SHBG is a sponge for hormones

Many female patients who have had extensive blood tests to evaluate hormone levels and hormone function will often see a test ordered as "Sex hormone binding globulin (SHBG)." SHBG are often ordered for women with irregular periods, acne, women with insulin resistance, some women with severe thyroid abnormalities. Of course, it's sometimes ordered for women with female pattern hair loss 

What is SHBG?

SHBG is a protein that binds to hormones. SHBG binds to androgens and binds to estrogens.  It essentially sops them up and prevents them from doing their job. SHBG levels are higher in women than men and higher before puberty than after puberty. 


Why evaluate SHBG in female pattern hair loss?
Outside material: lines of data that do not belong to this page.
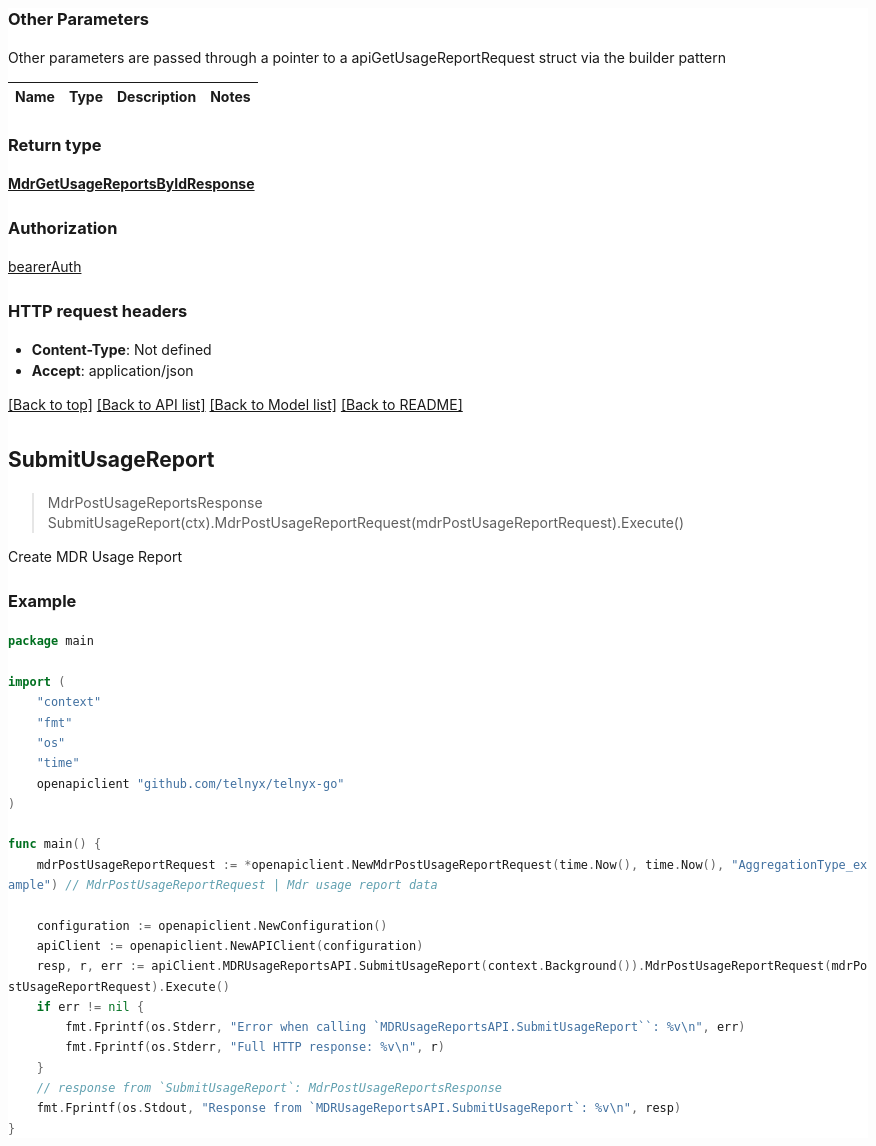 ### Other Parameters

Other parameters are passed through a pointer to a apiGetUsageReportRequest struct via the builder pattern


Name | Type | Description  | Notes
------------- | ------------- | ------------- | -------------


### Return type

[**MdrGetUsageReportsByIdResponse**](MdrGetUsageReportsByIdResponse.md)

### Authorization

[bearerAuth](../README.md#bearerAuth)

### HTTP request headers

- **Content-Type**: Not defined
- **Accept**: application/json

[[Back to top]](#) [[Back to API list]](../README.md#documentation-for-api-endpoints)
[[Back to Model list]](../README.md#documentation-for-models)
[[Back to README]](../README.md)


## SubmitUsageReport

> MdrPostUsageReportsResponse SubmitUsageReport(ctx).MdrPostUsageReportRequest(mdrPostUsageReportRequest).Execute()

Create MDR Usage Report



### Example

```go
package main

import (
	"context"
	"fmt"
	"os"
    "time"
	openapiclient "github.com/telnyx/telnyx-go"
)

func main() {
	mdrPostUsageReportRequest := *openapiclient.NewMdrPostUsageReportRequest(time.Now(), time.Now(), "AggregationType_example") // MdrPostUsageReportRequest | Mdr usage report data

	configuration := openapiclient.NewConfiguration()
	apiClient := openapiclient.NewAPIClient(configuration)
	resp, r, err := apiClient.MDRUsageReportsAPI.SubmitUsageReport(context.Background()).MdrPostUsageReportRequest(mdrPostUsageReportRequest).Execute()
	if err != nil {
		fmt.Fprintf(os.Stderr, "Error when calling `MDRUsageReportsAPI.SubmitUsageReport``: %v\n", err)
		fmt.Fprintf(os.Stderr, "Full HTTP response: %v\n", r)
	}
	// response from `SubmitUsageReport`: MdrPostUsageReportsResponse
	fmt.Fprintf(os.Stdout, "Response from `MDRUsageReportsAPI.SubmitUsageReport`: %v\n", resp)
}
```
In some young women with female androgenetic hair loss, I order SHBG levels. Sometimes I order the tests to gain a better understanding of the diagnosis (see below for causes of low SHBG), but sometimes I order as a means of monitoring as I hope the SHBG levels rise with treatments (such as starting a birth control pills.)


Monitoring SHBG is complex and requires expert input as to causes of low and high levels. 

In general, low SHBG levels are seen in women with polycystic ovarian syndrome (PCOS), obesity, insulin resistance, hypothyroidism, Cushing syndrome (a condition of excessive steroid production by the body), and use of androgen hormones (testosterone for women). 

Many things elevate SHBG including oral contraceptives, thyroid problems, liver problems, pregnancy, extreme dieting, cancers, medications (i.e. dilantin), and smoking. In young women, one of the more common causes of increased SHBG is starting oral contraceptives and pregnancy.  Most OCPs lead to an increase in SHBG levels by 3-4 times over baseline. 



Overall, causes of increased and decreased SHBG are sometimes complex and require careful evaluation by a physician knowledgeable about all these causes.